GOAL: Copy out every one of the rows below verbatim, changing no character, symbol, or spacing.
□ □ □
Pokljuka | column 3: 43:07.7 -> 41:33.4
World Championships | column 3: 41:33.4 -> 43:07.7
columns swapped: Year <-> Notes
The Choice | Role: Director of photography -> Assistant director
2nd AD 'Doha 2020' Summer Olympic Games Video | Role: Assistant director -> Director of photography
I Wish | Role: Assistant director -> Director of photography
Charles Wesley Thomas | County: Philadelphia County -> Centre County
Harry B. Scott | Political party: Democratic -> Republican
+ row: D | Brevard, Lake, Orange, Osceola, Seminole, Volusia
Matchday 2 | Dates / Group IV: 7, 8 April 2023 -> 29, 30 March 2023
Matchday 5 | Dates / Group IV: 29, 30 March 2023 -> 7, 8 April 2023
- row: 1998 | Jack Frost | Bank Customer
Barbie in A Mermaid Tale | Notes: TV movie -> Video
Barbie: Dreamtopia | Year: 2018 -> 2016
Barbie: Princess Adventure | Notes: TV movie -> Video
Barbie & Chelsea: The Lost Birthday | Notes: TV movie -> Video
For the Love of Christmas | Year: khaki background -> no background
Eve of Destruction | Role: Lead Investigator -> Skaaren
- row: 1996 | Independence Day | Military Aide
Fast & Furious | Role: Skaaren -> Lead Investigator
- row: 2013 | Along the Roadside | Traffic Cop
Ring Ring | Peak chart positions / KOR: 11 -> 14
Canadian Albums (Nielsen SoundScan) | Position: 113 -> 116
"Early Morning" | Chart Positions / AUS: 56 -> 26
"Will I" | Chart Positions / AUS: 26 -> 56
□ □ □
EXERCISE SOLUTION:
Pokljuka | column 3: 43:07.7 -> 41:33.4
World Championships | column 3: 41:33.4 -> 43:07.7
columns swapped: Year <-> Notes
The Choice | Role: Director of photography -> Assistant director
2nd AD 'Doha 2020' Summer Olympic Games Video | Role: Assistant director -> Director of photography
I Wish | Role: Assistant director -> Director of photography
Charles Wesley Thomas | County: Philadelphia County -> Centre County
Harry B. Scott | Political party: Democratic -> Republican
+ row: D | Brevard, Lake, Orange, Osceola, Seminole, Volusia
Matchday 2 | Dates / Group IV: 7, 8 April 2023 -> 29, 30 March 2023
Matchday 5 | Dates / Group IV: 29, 30 March 2023 -> 7, 8 April 2023
- row: 1998 | Jack Frost | Bank Customer
Barbie in A Mermaid Tale | Notes: TV movie -> Video
Barbie: Dreamtopia | Year: 2018 -> 2016
Barbie: Princess Adventure | Notes: TV movie -> Video
Barbie & Chelsea: The Lost Birthday | Notes: TV movie -> Video
For the Love of Christmas | Year: khaki background -> no background
Eve of Destruction | Role: Lead Investigator -> Skaaren
- row: 1996 | Independence Day | Military Aide
Fast & Furious | Role: Skaaren -> Lead Investigator
- row: 2013 | Along the Roadside | Traffic Cop
Ring Ring | Peak chart positions / KOR: 11 -> 14
Canadian Albums (Nielsen SoundScan) | Position: 113 -> 116
"Early Morning" | Chart Positions / AUS: 56 -> 26
"Will I" | Chart Positions / AUS: 26 -> 56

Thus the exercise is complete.